鳥栖-鹿島 後半34分、逆転ゴールを決め喜ぶ鳥栖MF樋口雄太。右はDF飯野七聖=鳥栖市の駅前不動産スタジアム(撮影・鶴澤弘樹)

 サッカーJ1サガン鳥栖はリーグ公式戦第15節第1日の22日、鳥栖市の駅前不動産スタジアムで鹿島アントラーズと対戦。後半、FW山下とMF樋口がゴールを決め、2―1で今季初の逆転勝ちした。

 監督交代後、公式戦10試合負けなし。怒濤(どとう)の勢いで上位争いに食い込んできた「上昇軍団」をついに止めた。「全員が最後まで粘り強く戦った結果が今日の勝利につながった」とMF樋口。今季初となる逆転勝利の立役者となった背番号10は、チーム一丸を強調した。

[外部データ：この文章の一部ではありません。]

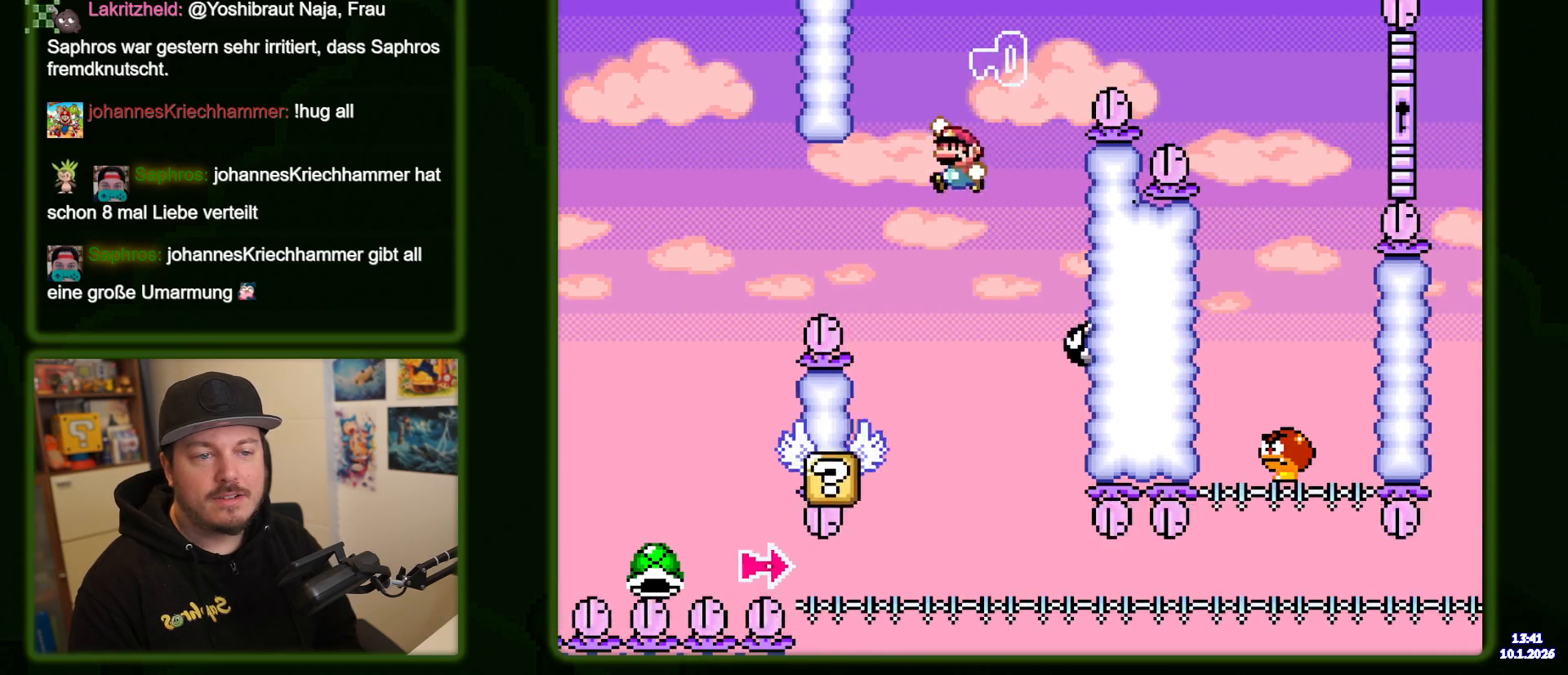
{"buttons": ["B", "Y"], "events": [[17, "B", "up"], [83, "B", "down"], [200, "DPAD_LEFT", "down"], [300, "DPAD_LEFT", "up"]]}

 上位戦線に名を連ねる鳥栖の真価が問われる戦い。今季初めて前半に先制を許す展開となったが、選手の動きに焦りはなかった。後半はギアを上げ、ボールを失った時の切り替えを徹底。試合の主導権を握ると開始早々、FW山下の2戦連発弾で早くも追い付いた。

 勢いは止まらない。後半34分、MF仙頭からペナルティーエリアで受け取ったパスを樋口が右足で直接振り抜くと、低い弾道のシュートは鹿島ゴールへ一直線に吸い込まれていった。満面に笑みを浮かべながら、ファンが待つゴール裏を駆け回り、仲間と抱き合って喜びを爆発させた。

 直近の2試合は優位に進めながらも引き分け。だた、金明輝(キン・ミョンヒ)監督が「負けないことも大切で、ポジティブな要素」と語るように、得点が奪えない状況でも、選手1人1人がシステムを生かすためのボールの受け方、立ち位置を冷静に判断してきた。その成果が、強豪に先制されながらも逆転できる結果へとつながった。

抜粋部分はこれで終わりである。